With Galmed starting a phase IIb study of aramchol yesterday, and Genfit and Intercept reporting key NASH data in the coming weeks, there are numerous ways to play this market. Still, there is lack of clarity on which endpoints should be tested in phase III, and the entry of new players has made the space far more competitive than it was 12 months ago (see table below).
Nevertheless, Genfit and Intercept are moving full speed ahead towards phase III, no doubt helped by bullish sellside forecasts, such as those revealed recently by Deutsche Bank. This estimate values the global NASH market at a massive $37.1bn by 2030, with Genfit’s GFT505 and Intercept’s OCA sharing peak revenue of $20bn.
It is Intercept that will show its hand first, given its plans to start a phase III trial of OCA in the second quarter. A further analysis of the NIH-led Flint study, which had prompted the short-lived quadrupling of the group’s share price, is to be presented at a liver disease industry colloquium on March 20-21.
Deutsche Bank expects Genfit, for its part, to pursue an aggressive timetable to conclude its end-of-phase-II meeting over the summer and launch a phase III programme in the third quarter.
But matching or bettering OCA is only one issue for Genfit. Another is the selection of a primary endpoint for phase III, which might have to include the demonstration of a benefit in reducing fibrosis. The analysts say the group could conduct two phase III studies in parallel with different endpoints.

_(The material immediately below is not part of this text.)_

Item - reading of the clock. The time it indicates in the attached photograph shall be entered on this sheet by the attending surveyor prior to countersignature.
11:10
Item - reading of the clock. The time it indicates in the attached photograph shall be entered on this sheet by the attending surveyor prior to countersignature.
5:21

Genfit expects topline results from its Golden phase IIb study of GFT505, a PPAR alpha/delta agonist, at the end of March (Upcoming events: Genfit in liver disease and Astra's new respiratory play, February 13, 2015).
Golden has to show statistical significance in NASH, of course, but given the high expectations already baked into the stock it probably needs to show evidence of reduction of fibrosis – a key secondary endpoint. Much attention will also focus on safety.
A recent Cowen survey of NASH key opinion leaders saw only a small chance of Golden showing a statistically significant fibrosis benefit. Results, which might be presented at a late-breaker at the Easl conference in April, will be carefully compared against those of the Flint study of OCA; both trials had enrolled around 270 patients.
With Intercept stock trading back down since the first Flint readout, it is Genfit that now stands as that trial’s main beneficiary – up 529% since January 2014, helped in no small part by talk that the group could be acquired.
Still, so far it is not Genfit but a relatively unknown group, Phenex, that has provided assets for acquisition – in its case by Gilead. This highlights the competition that has sprung up around the key NASH players in the wake of the Flint readout.
|Selected phase II NASH projects|
|Obeticholic acid||FXR agonist||Intercept||NCT01265498|
|GFT505||PPAR alpha & delta agonist||Genfit||NCT01694849|
|Aramchol||Fatty acid bile acid conjugate||Galmed||NCT02279524|
|IMM 124-E||Metabolic disease agent||Immuron||NCT02316717|
In addition to Phenex’s Px-104, Gilead is also working on simtuzumab, whose phase II NASH trial could read out over the summer. Then there is Galmed, whose Aramchol yesterday began the phase IIb Arrest study; this will enrol 240 patients with NASH and concurrent obesity/insulin resistance, and US analysts expect topline data by the end of 2016.
Also yesterday, Tobira Therapeutics sold $13m of convertible debt to finance a NASH trial of cenicriviroc, a project it had earlier focused at HIV. The group had tried and failed to float in December, and instead reversed into Regado Biosciences, a zombie company that had suffered a phase III failure, the following month.
Either way, it is clear that with the biotech bull market in full swing investors are not about to forget about NASH, even if it is not, after all, Intercept that will be the sole beneficiary.